Ms Hanafin was speaking after the leak at the weekend of a departmental memo pointing to a hole of between €20 billion and €30 billion in defined-benefit pension schemes and noting that more than 90 per cent of these funds were expected to be in the red at the end of this year.
The Minister pointed to a number of measures the Government was taking in an effort to alleviate the crisis. These include giving occupational pension funds 18 months to present a plan on how to restore their defined-benefit schemes to fully-funded status. The Pension Board noted this was a six-month extension on the current period for such a plan.

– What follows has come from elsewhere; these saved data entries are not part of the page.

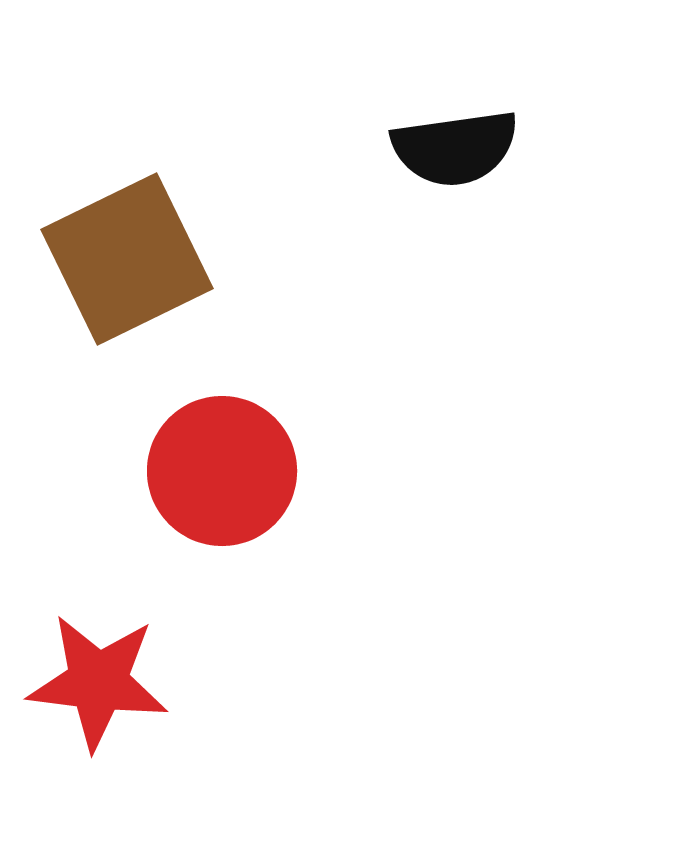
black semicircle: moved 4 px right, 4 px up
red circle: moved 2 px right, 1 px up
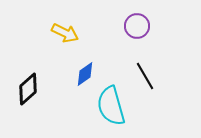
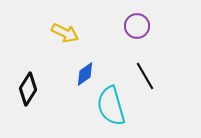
black diamond: rotated 16 degrees counterclockwise
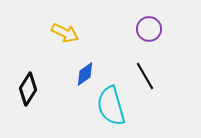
purple circle: moved 12 px right, 3 px down
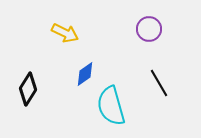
black line: moved 14 px right, 7 px down
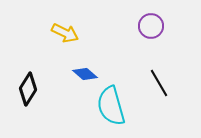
purple circle: moved 2 px right, 3 px up
blue diamond: rotated 75 degrees clockwise
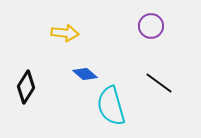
yellow arrow: rotated 20 degrees counterclockwise
black line: rotated 24 degrees counterclockwise
black diamond: moved 2 px left, 2 px up
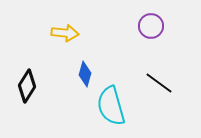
blue diamond: rotated 65 degrees clockwise
black diamond: moved 1 px right, 1 px up
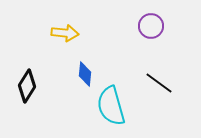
blue diamond: rotated 10 degrees counterclockwise
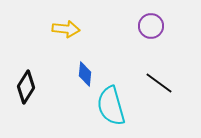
yellow arrow: moved 1 px right, 4 px up
black diamond: moved 1 px left, 1 px down
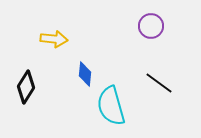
yellow arrow: moved 12 px left, 10 px down
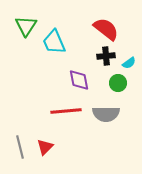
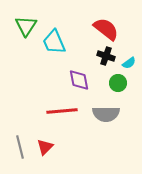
black cross: rotated 24 degrees clockwise
red line: moved 4 px left
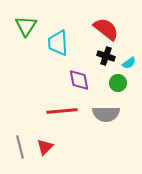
cyan trapezoid: moved 4 px right, 1 px down; rotated 20 degrees clockwise
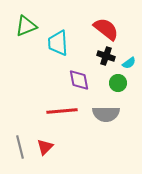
green triangle: rotated 35 degrees clockwise
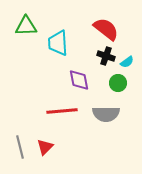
green triangle: rotated 20 degrees clockwise
cyan semicircle: moved 2 px left, 1 px up
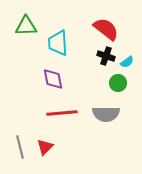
purple diamond: moved 26 px left, 1 px up
red line: moved 2 px down
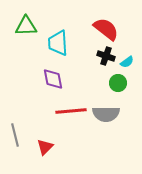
red line: moved 9 px right, 2 px up
gray line: moved 5 px left, 12 px up
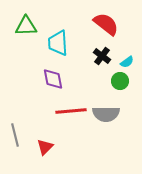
red semicircle: moved 5 px up
black cross: moved 4 px left; rotated 18 degrees clockwise
green circle: moved 2 px right, 2 px up
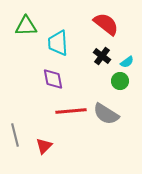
gray semicircle: rotated 32 degrees clockwise
red triangle: moved 1 px left, 1 px up
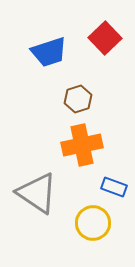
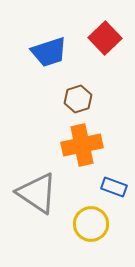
yellow circle: moved 2 px left, 1 px down
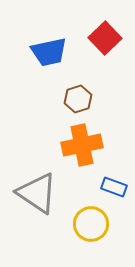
blue trapezoid: rotated 6 degrees clockwise
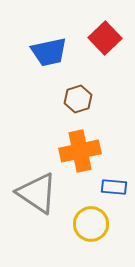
orange cross: moved 2 px left, 6 px down
blue rectangle: rotated 15 degrees counterclockwise
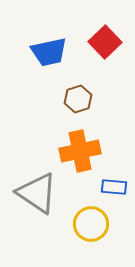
red square: moved 4 px down
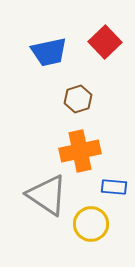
gray triangle: moved 10 px right, 2 px down
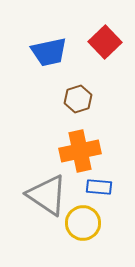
blue rectangle: moved 15 px left
yellow circle: moved 8 px left, 1 px up
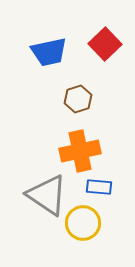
red square: moved 2 px down
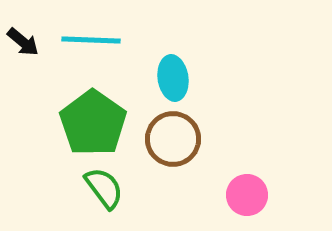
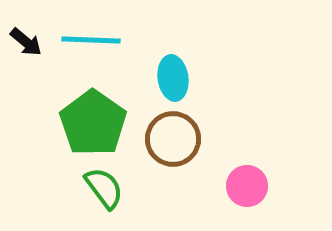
black arrow: moved 3 px right
pink circle: moved 9 px up
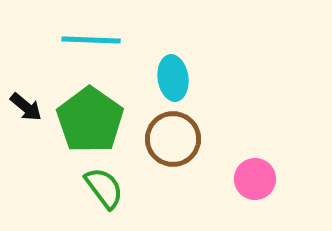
black arrow: moved 65 px down
green pentagon: moved 3 px left, 3 px up
pink circle: moved 8 px right, 7 px up
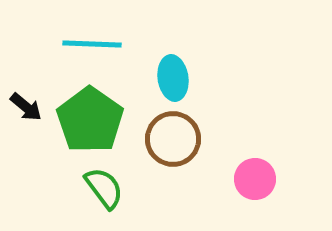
cyan line: moved 1 px right, 4 px down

Speaking on RTÉ yesterday, the Minister said: "We are working closely with the industry . . . It came upon us very quickly and we might come out of it over the next couple of months . . . No matter what happens their private pension, there is always the State pension to fall back on . . . it's not as if somebody will be left with nothing."
Ms Hanafin also said that no pension fund had yet shut down.
However, survey data being presented this morning at a seminar by pension consultants Watson Wyatt indicates that employers are beginning to consider more drastic reform of pension schemes. Asked whether they would review pension arrangements for staff over the next 12 months, 20 per cent said yes and a further 56 per cent were undecided.
Of those planning a review, a significant majority, 73 per cent, said they envisaged changes that would impact not just on new staff but on workers who are already members of the scheme.
"People have been talking about taking action; now they're doing it and doing it aggressively," said Ray McKenna, partner and managing consultant at Watson Wyatt. "Employers are making the choice between their business and their [employees'] pension fund."